**Extracted records**
● ● ● ● ● ● ●
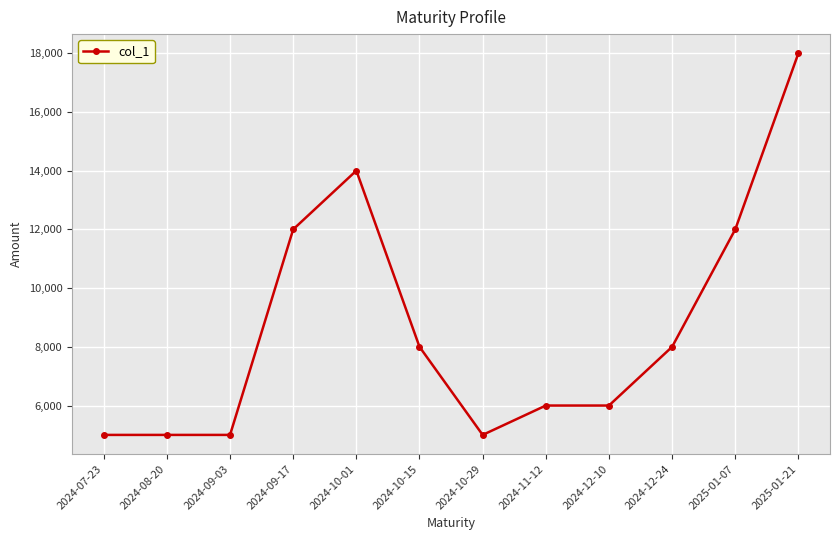

Reading left to right, what are all the values shown in this chart?

2024-07-23=5000	2024-08-20=5000	2024-09-03=5000	2024-09-17=12000	2024-10-01=14000	2024-10-15=8000	2024-10-29=5000	2024-11-12=6000	2024-12-10=6000	2024-12-24=8000	2025-01-07=12000	2025-01-21=18000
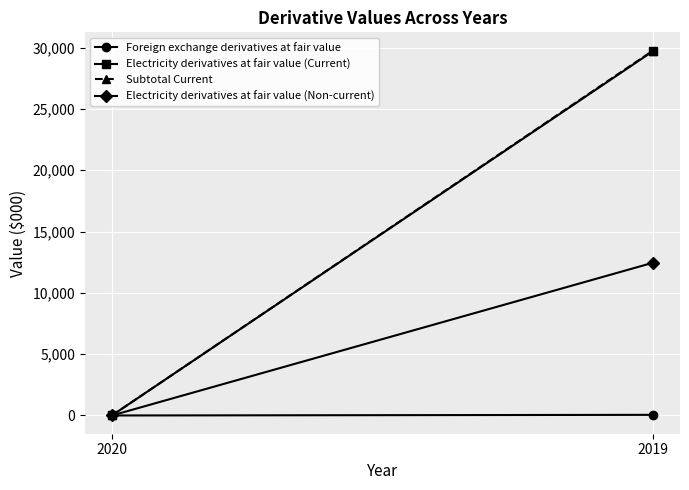

List the series in order of their peak value, lowest first.

Foreign exchange derivatives at fair value, Electricity derivatives at fair value (Non-current), Electricity derivatives at fair value (Current), Subtotal Current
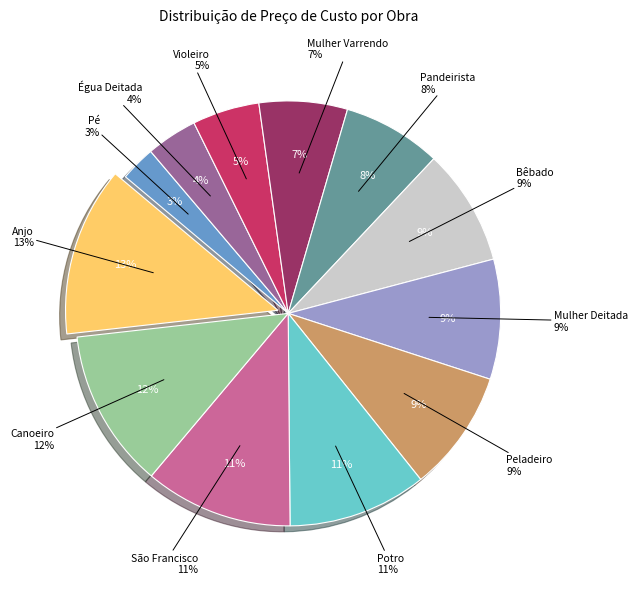

Does Pandeirista account for over 50% of the chart?

No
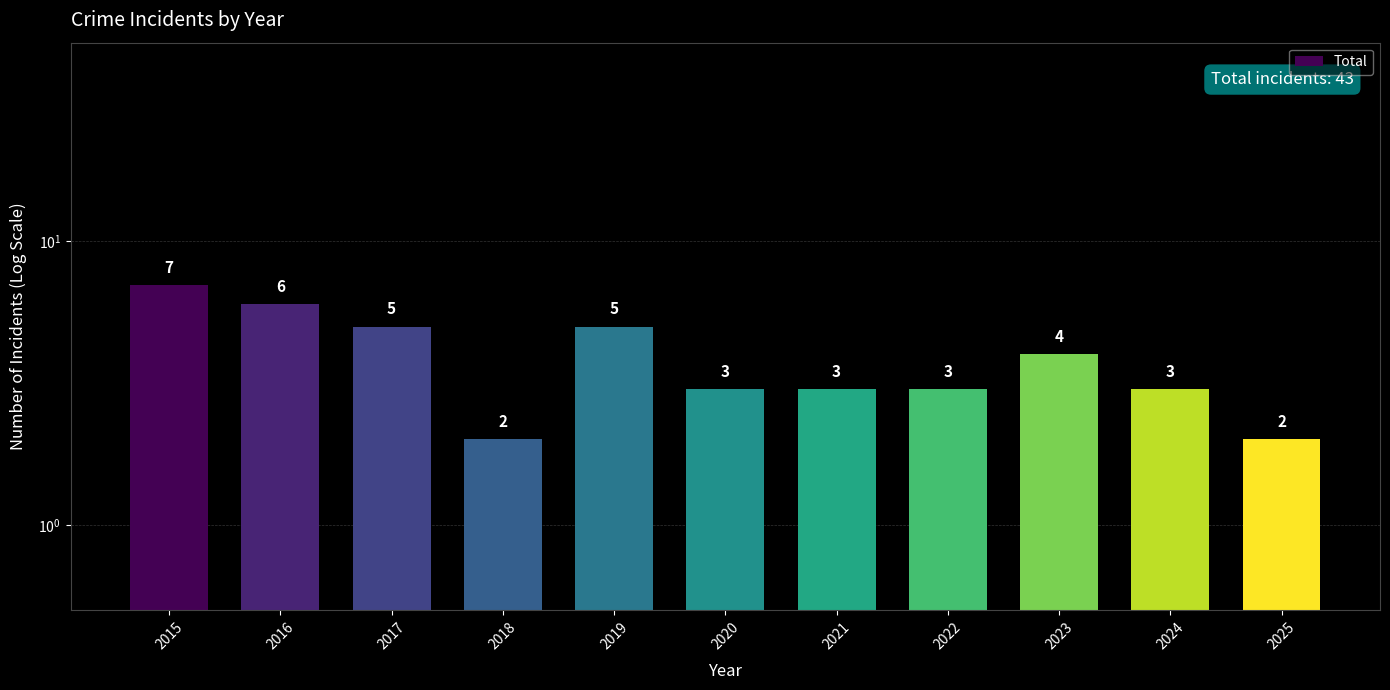

How many distinct data groups are displayed?

1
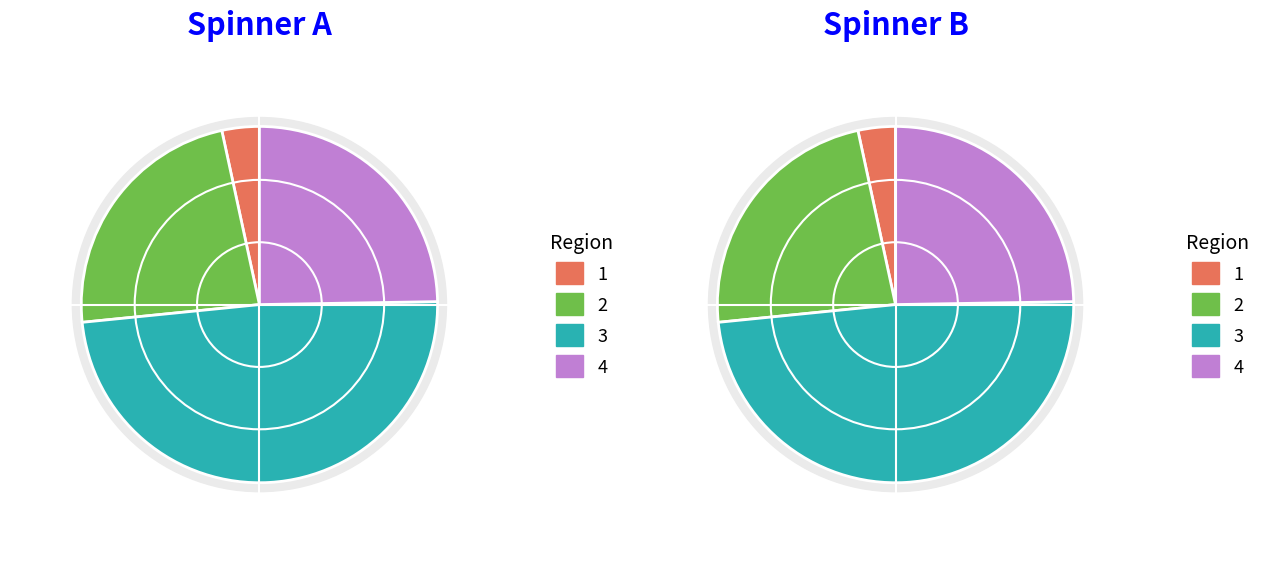

Is there a majority slice in this chart?

No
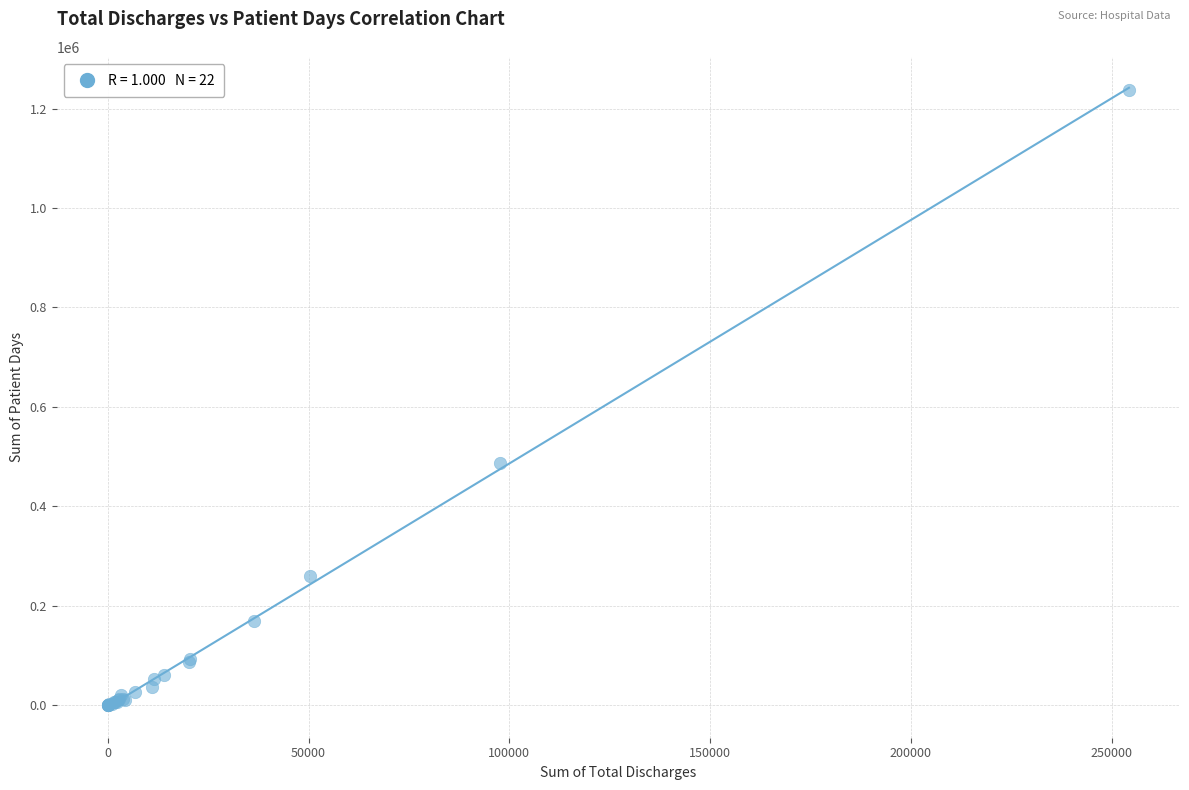

What Y value in the scatter plot is closest to 618268?

486446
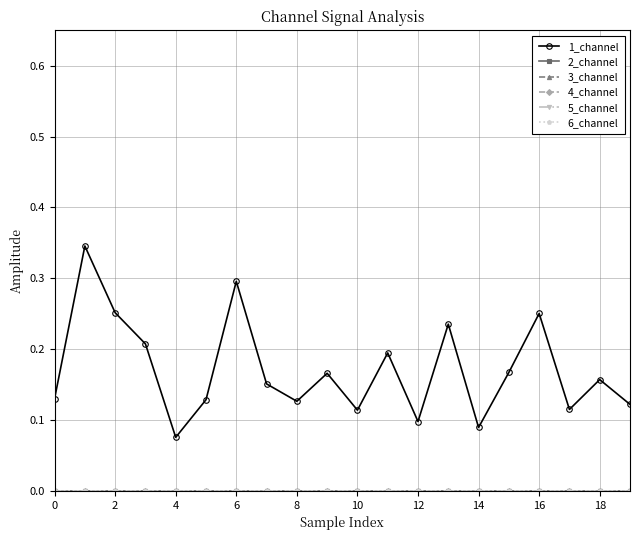

How many lines are shown in the chart?

6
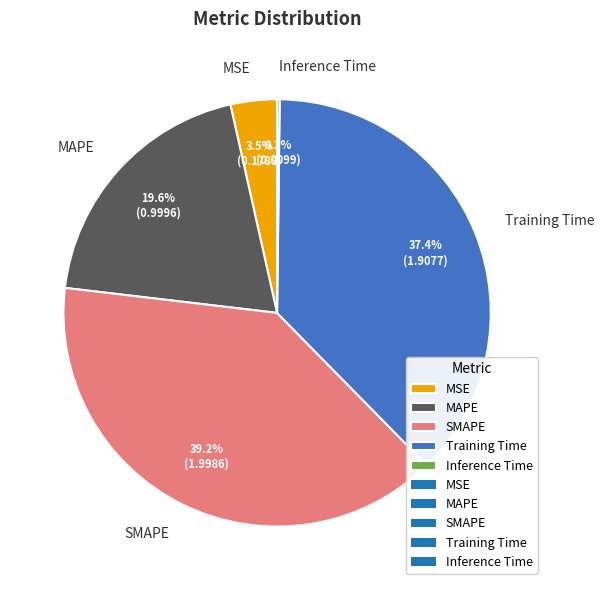

Between MAPE and MSE, which is larger?

MAPE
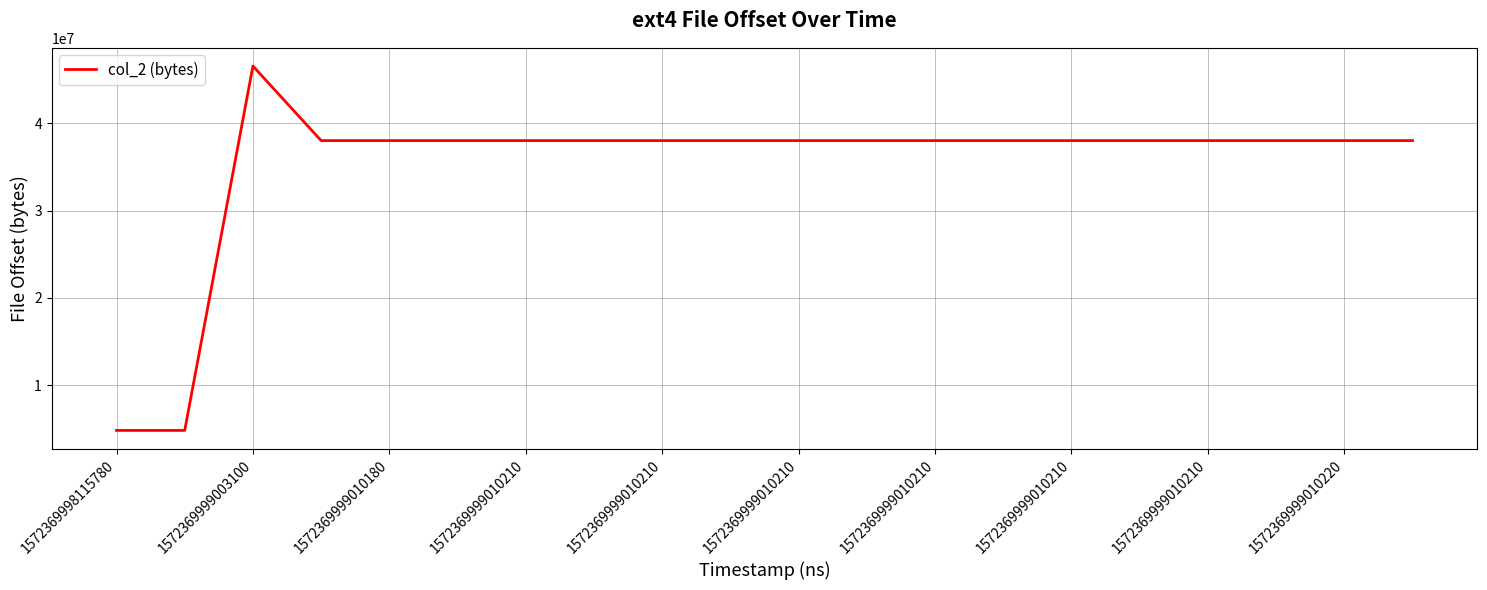

What is the difference between the maximum and minimum values?

41742336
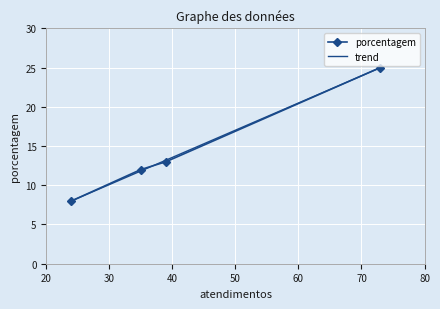

What is the minimum value for trend?

8.0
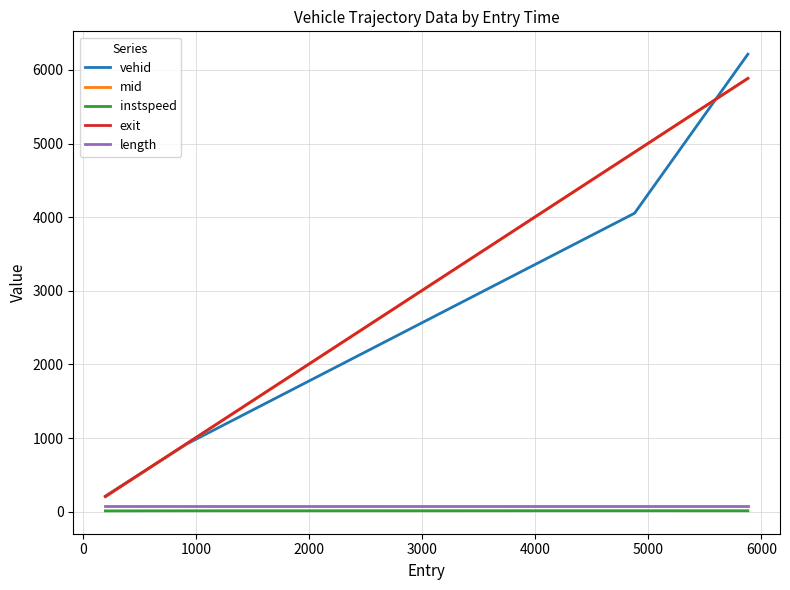

True or false: mid and instspeed cross at least once.

False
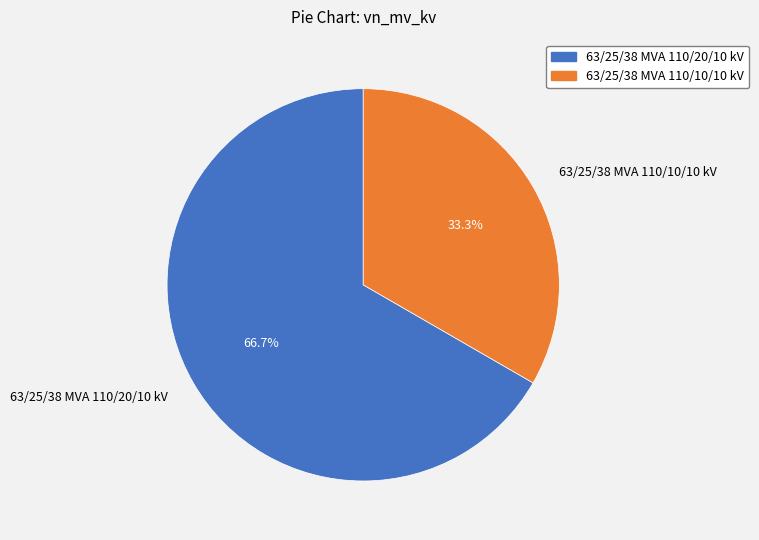

To the nearest percent, what is the difference between the 63/25/38 MVA 110/20/10 kV and 63/25/38 MVA 110/10/10 kV slice percentages?

33%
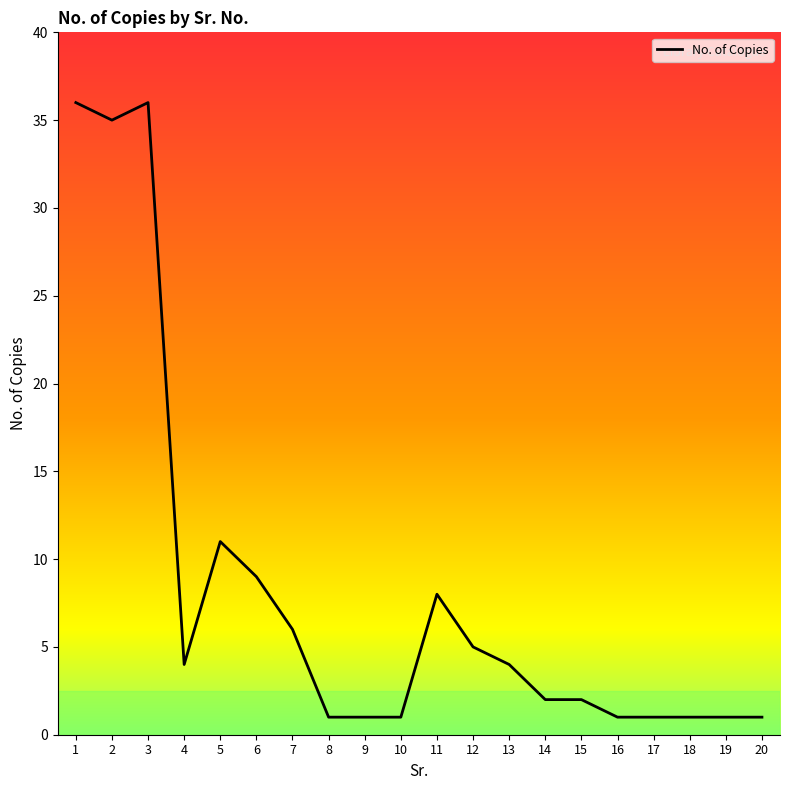

The chart shows a value of 12 at 1. True or false?

False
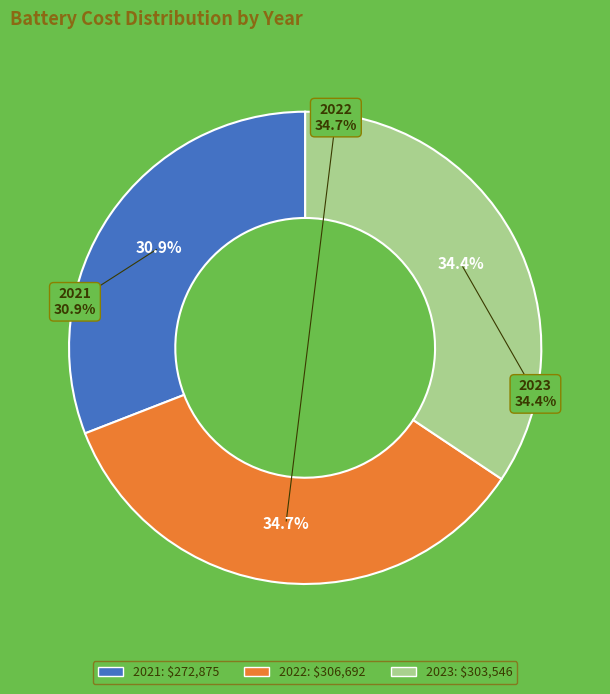

To the nearest percent, what percentage of the pie is 2023?

34%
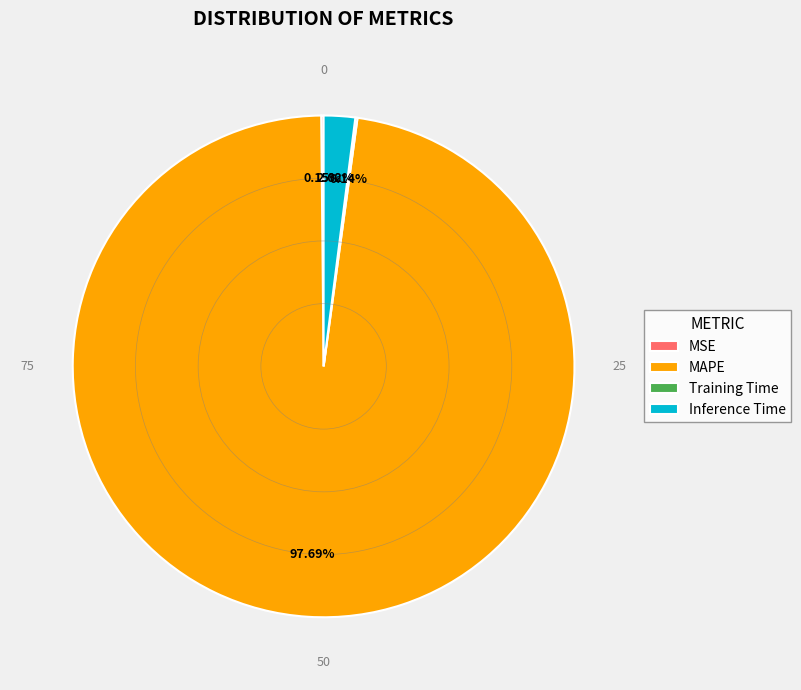

Is the sum of MAPE and Inference Time greater than half?

Yes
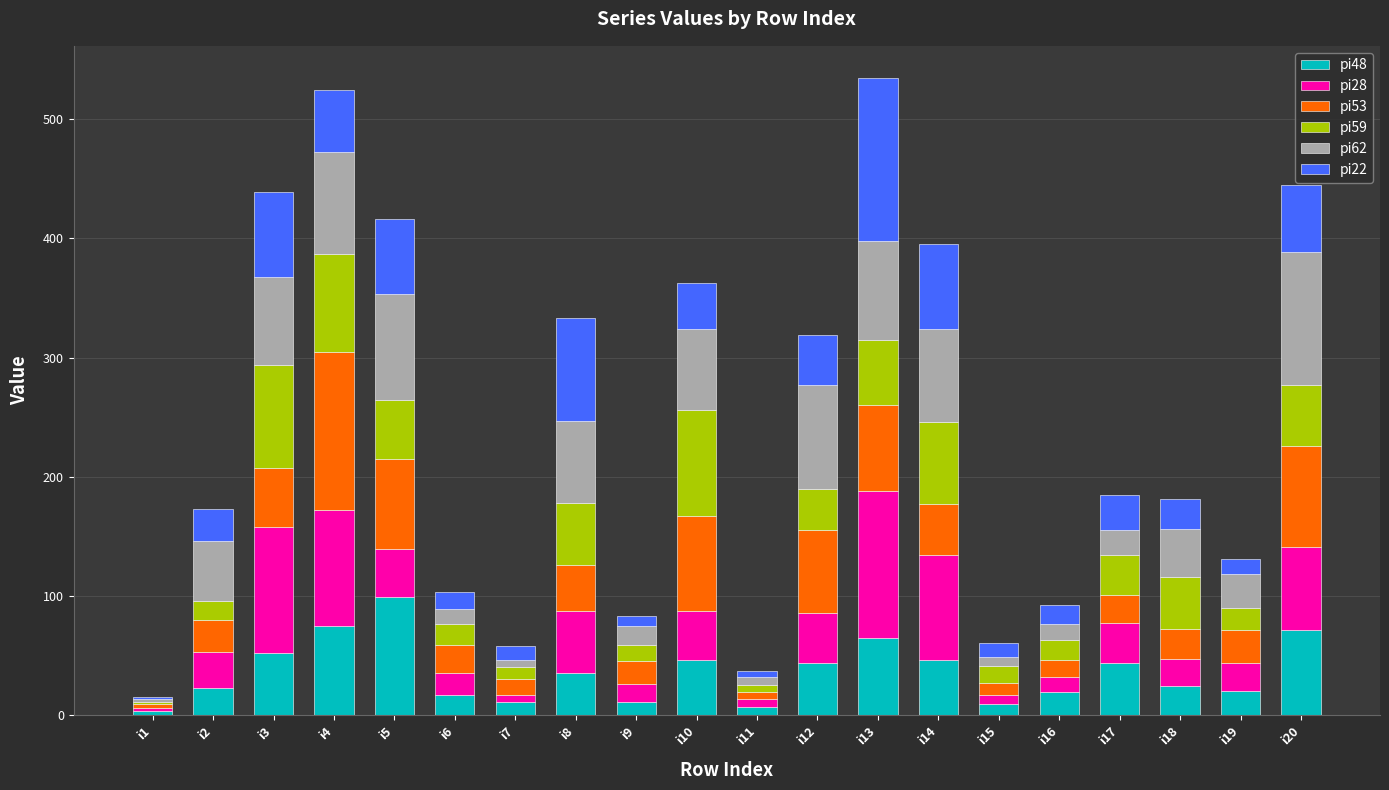

The value of pi48 at i5 is 99. True or false?

True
● ● ● ● ● ● ●
Return all of the data above word for word, leaving out the pictures.

**Written answer**
Reading left to right, what are all the values shown in this chart?

2024-07-23=5000	2024-08-20=5000	2024-09-03=5000	2024-09-17=12000	2024-10-01=14000	2024-10-15=8000	2024-10-29=5000	2024-11-12=6000	2024-12-10=6000	2024-12-24=8000	2025-01-07=12000	2025-01-21=18000

List the series in order of their peak value, lowest first.

Foreign exchange derivatives at fair value, Electricity derivatives at fair value (Non-current), Electricity derivatives at fair value (Current), Subtotal Current

Does Pandeirista account for over 50% of the chart?

No

How many distinct data groups are displayed?

1

Is there a majority slice in this chart?

No

What Y value in the scatter plot is closest to 618268?

486446

How many lines are shown in the chart?

6

Between MAPE and MSE, which is larger?

MAPE

What is the difference between the maximum and minimum values?

41742336

What is the minimum value for trend?

8.0

True or false: mid and instspeed cross at least once.

False

To the nearest percent, what is the difference between the 63/25/38 MVA 110/20/10 kV and 63/25/38 MVA 110/10/10 kV slice percentages?

33%

The chart shows a value of 12 at 1. True or false?

False

To the nearest percent, what percentage of the pie is 2023?

34%

Is the sum of MAPE and Inference Time greater than half?

Yes

The value of pi48 at i5 is 99. True or false?

True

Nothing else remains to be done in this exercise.